**EXERCISE GOAL**.
Down to the final line, print the records below exactly and without pictures.

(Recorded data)
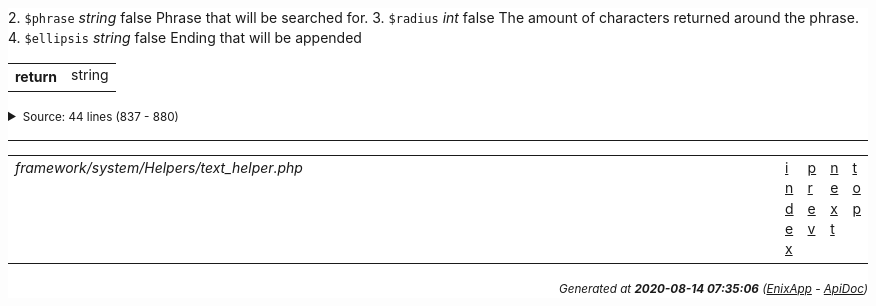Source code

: <tr>
<td>2.</td>
<td><code>$phrase</code></td>
<td><em>string
</em></td>
<td>false</td>
<td>Phrase that will be searched for.</td>
</tr>

<tr>
<td>3.</td>
<td><code>$radius</code></td>
<td><em>int
</em></td>
<td>false</td>
<td>The amount of characters returned around the phrase.</td>
</tr>

<tr>
<td>4.</td>
<td><code>$ellipsis</code></td>
<td><em>string
</em></td>
<td>false</td>
<td>Ending that will be appended</td>
</tr>


</tbody>
</table>



<table>
<tr>
<th style="vertical-align:top;">return</th>
<td>string
</td>
</tr>
</table>





<details><summary><small>Source: 44 lines (837 - 880)</small></summary></details>







<hr>

<table>
<tr>
<td style="width:100%"><em>framework/system/Helpers/text_helper.php</em></td>
<td><a href="../../../../../../api/index.md">index</a></td>
<td><a href="../../../../../../api/vendor/codeigniter4/framework/system/ThirdParty/Kint/init_helpers.md">prev</a></td>
<td><a href="../../../../../../api/vendor/codeigniter4/framework/system/Helpers/text_helper.md">next</a></td>
<td><a href="#">top</a></td></tr>
</table>




<div style="text-align:right;">

<small>_Generated at **2020-08-14 07:35:06**_ *([EnixApp](https://github.com/enix-app) - [ApiDoc](https://github.com/enix-app/apidoc))*</small>
</div>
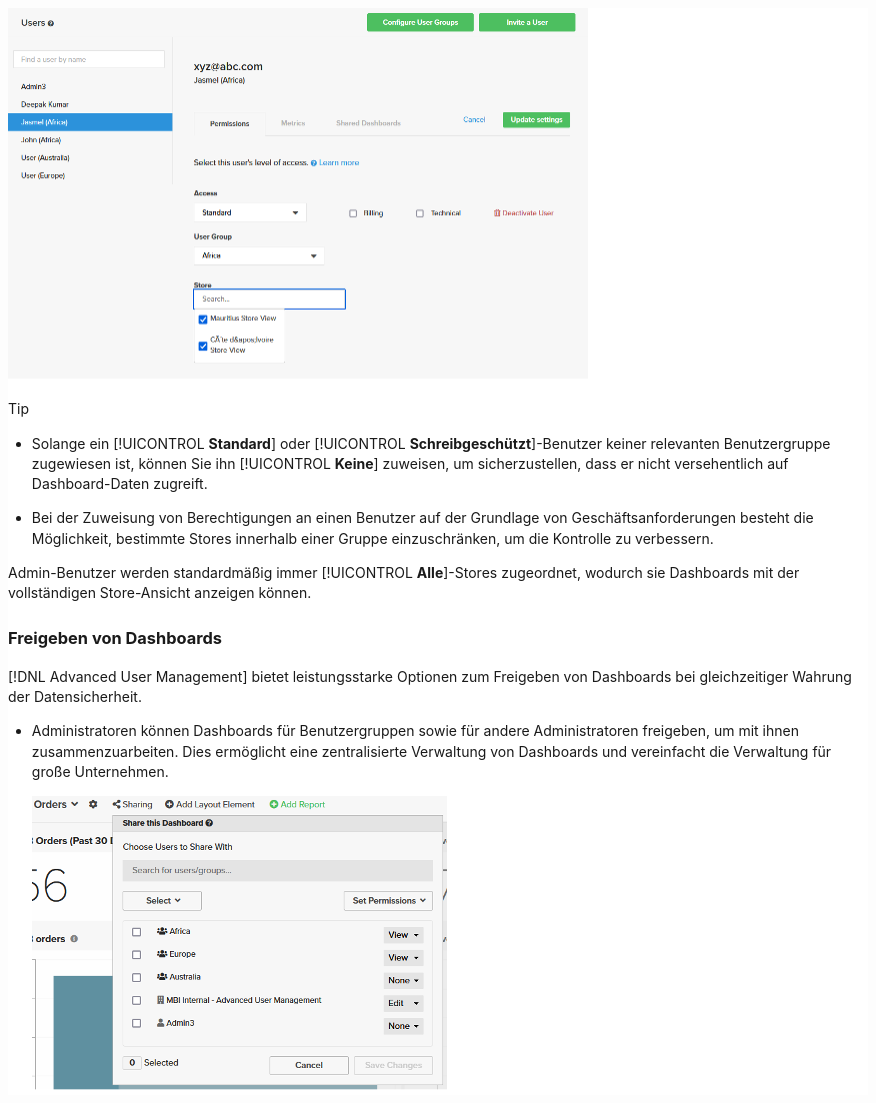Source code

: ![Benutzer zu Benutzergruppen zuweisen](../../assets/assign-users-to-groups.png)

>[!TIP]
>
>- Solange ein [!UICONTROL **Standard**] oder [!UICONTROL **Schreibgeschützt**]-Benutzer keiner relevanten Benutzergruppe zugewiesen ist, können Sie ihn [!UICONTROL **Keine**] zuweisen, um sicherzustellen, dass er nicht versehentlich auf Dashboard-Daten zugreift.
>
>- Bei der Zuweisung von Berechtigungen an einen Benutzer auf der Grundlage von Geschäftsanforderungen besteht die Möglichkeit, bestimmte Stores innerhalb einer Gruppe einzuschränken, um die Kontrolle zu verbessern.

Admin-Benutzer werden standardmäßig immer [!UICONTROL **Alle**]-Stores zugeordnet, wodurch sie Dashboards mit der vollständigen Store-Ansicht anzeigen können.

### Freigeben von Dashboards

[!DNL Advanced User Management] bietet leistungsstarke Optionen zum Freigeben von Dashboards bei gleichzeitiger Wahrung der Datensicherheit.

- Administratoren können Dashboards für Benutzergruppen sowie für andere Administratoren freigeben, um mit ihnen zusammenzuarbeiten. Dies ermöglicht eine zentralisierte Verwaltung von Dashboards und vereinfacht die Verwaltung für große Unternehmen.

  ![Freigeben von Dashboards](../../assets/share-dashboards.png)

**RESULT**.
Source code

: <tr>
<td>2.</td>
<td><code>$phrase</code></td>
<td><em>string
</em></td>
<td>false</td>
<td>Phrase that will be searched for.</td>
</tr>

<tr>
<td>3.</td>
<td><code>$radius</code></td>
<td><em>int
</em></td>
<td>false</td>
<td>The amount of characters returned around the phrase.</td>
</tr>

<tr>
<td>4.</td>
<td><code>$ellipsis</code></td>
<td><em>string
</em></td>
<td>false</td>
<td>Ending that will be appended</td>
</tr>


</tbody>
</table>



<table>
<tr>
<th style="vertical-align:top;">return</th>
<td>string
</td>
</tr>
</table>





<details><summary><small>Source: 44 lines (837 - 880)</small></summary></details>







<hr>

<table>
<tr>
<td style="width:100%"><em>framework/system/Helpers/text_helper.php</em></td>
<td><a href="../../../../../../api/index.md">index</a></td>
<td><a href="../../../../../../api/vendor/codeigniter4/framework/system/ThirdParty/Kint/init_helpers.md">prev</a></td>
<td><a href="../../../../../../api/vendor/codeigniter4/framework/system/Helpers/text_helper.md">next</a></td>
<td><a href="#">top</a></td></tr>
</table>




<div style="text-align:right;">

<small>_Generated at **2020-08-14 07:35:06**_ *([EnixApp](https://github.com/enix-app) - [ApiDoc](https://github.com/enix-app/apidoc))*</small>
</div>
Source code

: ![Benutzer zu Benutzergruppen zuweisen](../../assets/assign-users-to-groups.png)

>[!TIP]
>
>- Solange ein [!UICONTROL **Standard**] oder [!UICONTROL **Schreibgeschützt**]-Benutzer keiner relevanten Benutzergruppe zugewiesen ist, können Sie ihn [!UICONTROL **Keine**] zuweisen, um sicherzustellen, dass er nicht versehentlich auf Dashboard-Daten zugreift.
>
>- Bei der Zuweisung von Berechtigungen an einen Benutzer auf der Grundlage von Geschäftsanforderungen besteht die Möglichkeit, bestimmte Stores innerhalb einer Gruppe einzuschränken, um die Kontrolle zu verbessern.

Admin-Benutzer werden standardmäßig immer [!UICONTROL **Alle**]-Stores zugeordnet, wodurch sie Dashboards mit der vollständigen Store-Ansicht anzeigen können.

### Freigeben von Dashboards

[!DNL Advanced User Management] bietet leistungsstarke Optionen zum Freigeben von Dashboards bei gleichzeitiger Wahrung der Datensicherheit.

- Administratoren können Dashboards für Benutzergruppen sowie für andere Administratoren freigeben, um mit ihnen zusammenzuarbeiten. Dies ermöglicht eine zentralisierte Verwaltung von Dashboards und vereinfacht die Verwaltung für große Unternehmen.

  ![Freigeben von Dashboards](../../assets/share-dashboards.png)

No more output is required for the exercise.